The First World War changed the course of life. It also changed the course of lives to come. A hundred years on it is still in sight but has slipped out of reach. The gap opening up between present and past is full of reverberations. What does it mean to have your life and your identity as an artist shaped by conflict? I didn’t want the writers selected to be part of ‘Goodbye to All That’ simply to return to the past, but to formulate and reinvigorate questions we should never stop exploring. They were asked to consider the loss of literary innocence or ideals, the discovery of new ones, the question of artistic freedom, and what it means to embrace new imperatives or to negotiate imposed expectations.

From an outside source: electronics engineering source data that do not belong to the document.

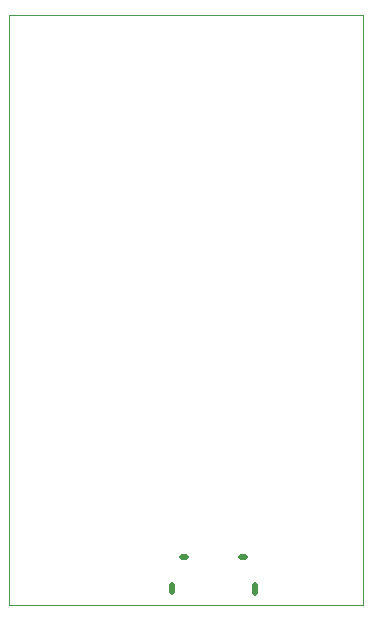
<source format=gbr>
G04 (created by PCBNEW (2013-mar-30)-stable) date Mon 03 Jun 2013 06:42:55 PM EDT*
%MOIN*%
G04 Gerber Fmt 3.4, Leading zero omitted, Abs format*
%FSLAX34Y34*%
G01*
G70*
G90*
G04 APERTURE LIST*
%ADD10C,0.006*%
%ADD11C,0.0197*%
%ADD12C,0.000393701*%
G04 APERTURE END LIST*
G54D10*
G54D11*
X74655Y-61376D02*
X74801Y-61376D01*
X72688Y-61374D02*
X72834Y-61374D01*
X72363Y-62305D02*
X72363Y-62566D01*
X75121Y-62309D02*
X75121Y-62570D01*
G54D12*
X66929Y-62992D02*
X66929Y-43307D01*
X78740Y-62992D02*
X66929Y-62992D01*
X78740Y-43307D02*
X78740Y-62992D01*
X66929Y-43307D02*
X78740Y-43307D01*
M02*

</source>
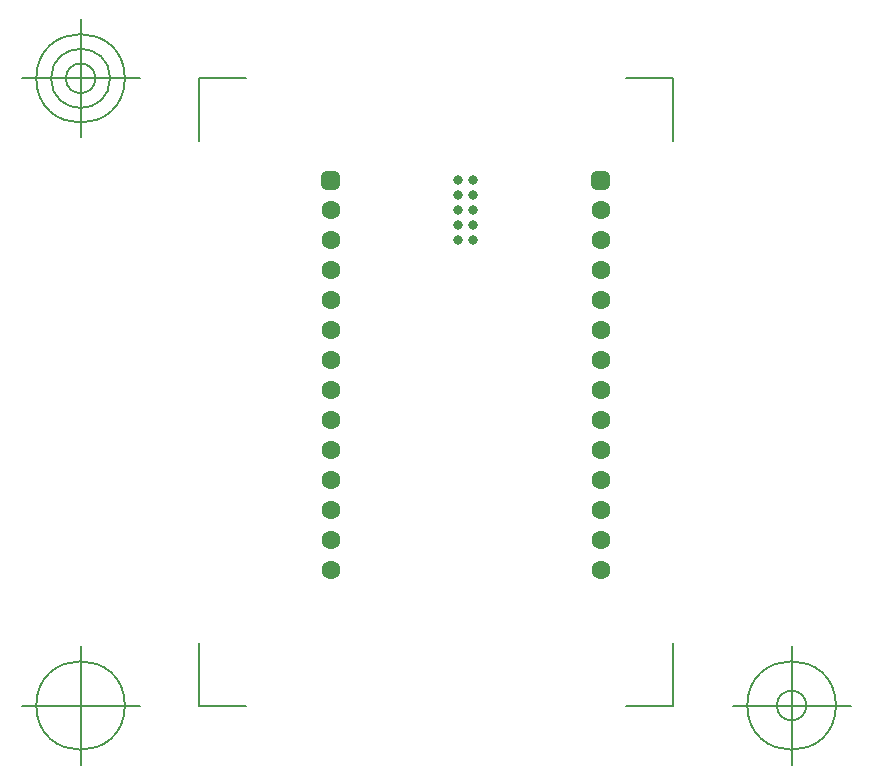
<source format=gbr>
G04 Generated by Ultiboard 11.0 *
%FSLAX25Y25*%
%MOIN*%

%ADD10C,0.00500*%
%ADD11R,0.02382X0.02382*%
%ADD12C,0.03917*%
%ADD13C,0.06299*%
%ADD14C,0.03150*%


G04 ColorRGB 9900CC for the following layer *
%LNSolder Mask Bottom*%
%LPD*%
%FSLAX25Y25*%
%MOIN*%
G54D10*
X-43976Y-175049D02*
X-43976Y-154144D01*
X-43976Y-175049D02*
X-28150Y-175049D01*
X114291Y-175049D02*
X98465Y-175049D01*
X114291Y-175049D02*
X114291Y-154144D01*
X114291Y34006D02*
X114291Y13100D01*
X114291Y34006D02*
X98465Y34006D01*
X-43976Y34006D02*
X-28150Y34006D01*
X-43976Y34006D02*
X-43976Y13100D01*
X-63661Y-175049D02*
X-103031Y-175049D01*
X-83346Y-194734D02*
X-83346Y-155364D01*
X-98110Y-175049D02*
G75*
D01*
G02X-98110Y-175049I14764J0*
G01*
X133976Y-175049D02*
X173346Y-175049D01*
X153661Y-194734D02*
X153661Y-155364D01*
X138898Y-175049D02*
G75*
D01*
G02X138898Y-175049I14764J0*
G01*
X148740Y-175049D02*
G75*
D01*
G02X148740Y-175049I4921J0*
G01*
X-63661Y34006D02*
X-103031Y34006D01*
X-83346Y14321D02*
X-83346Y53691D01*
X-98110Y34006D02*
G75*
D01*
G02X-98110Y34006I14764J0*
G01*
X-93189Y34006D02*
G75*
D01*
G02X-93189Y34006I9843J0*
G01*
X-88268Y34006D02*
G75*
D01*
G02X-88268Y34006I4921J0*
G01*
G54D11*
X0Y0D03*
X90000Y0D03*
G54D12*
X-1191Y-1191D02*
X1191Y-1191D01*
X1191Y1191D01*
X-1191Y1191D01*
X-1191Y-1191D01*D02*
X88809Y-1191D02*
X91191Y-1191D01*
X91191Y1191D01*
X88809Y1191D01*
X88809Y-1191D01*D02*
G54D13*
X0Y-130000D03*
X0Y-60000D03*
X0Y-110000D03*
X0Y-120000D03*
X0Y-100000D03*
X0Y-80000D03*
X0Y-90000D03*
X0Y-70000D03*
X0Y-30000D03*
X0Y-50000D03*
X0Y-40000D03*
X0Y-20000D03*
X0Y-10000D03*
X90000Y-130000D03*
X90000Y-60000D03*
X90000Y-110000D03*
X90000Y-120000D03*
X90000Y-100000D03*
X90000Y-80000D03*
X90000Y-90000D03*
X90000Y-70000D03*
X90000Y-30000D03*
X90000Y-50000D03*
X90000Y-40000D03*
X90000Y-20000D03*
X90000Y-10000D03*
G54D14*
X47500Y0D03*
X42500Y0D03*
X47500Y-15000D03*
X47500Y-20000D03*
X47500Y-5000D03*
X47500Y-10000D03*
X42500Y-15000D03*
X42500Y-20000D03*
X42500Y-5000D03*
X42500Y-10000D03*

M00*

</source>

While we all know this conflict as a “world” war, few of us are aware of the true extent of global involvement that political repercussions, complex allegiances and colonial grip incurred. The countries listed as participants range from China to Liberia, Alaska to Romania. In order to reflect something of this, I decided to ask ten writers from different countries to contribute. Each has their own experience to bring to bear of the tensions – fruitful or not – between life and art, how these are amplified by all kinds of conflict.
I have borrowed the title, Goodbye to All That, from Robert Graves's famously "bitter leave-taking of England" in which he writes not only of the First World War but the questions it raises for those who read it: how to live, how to live with each other, and how to write.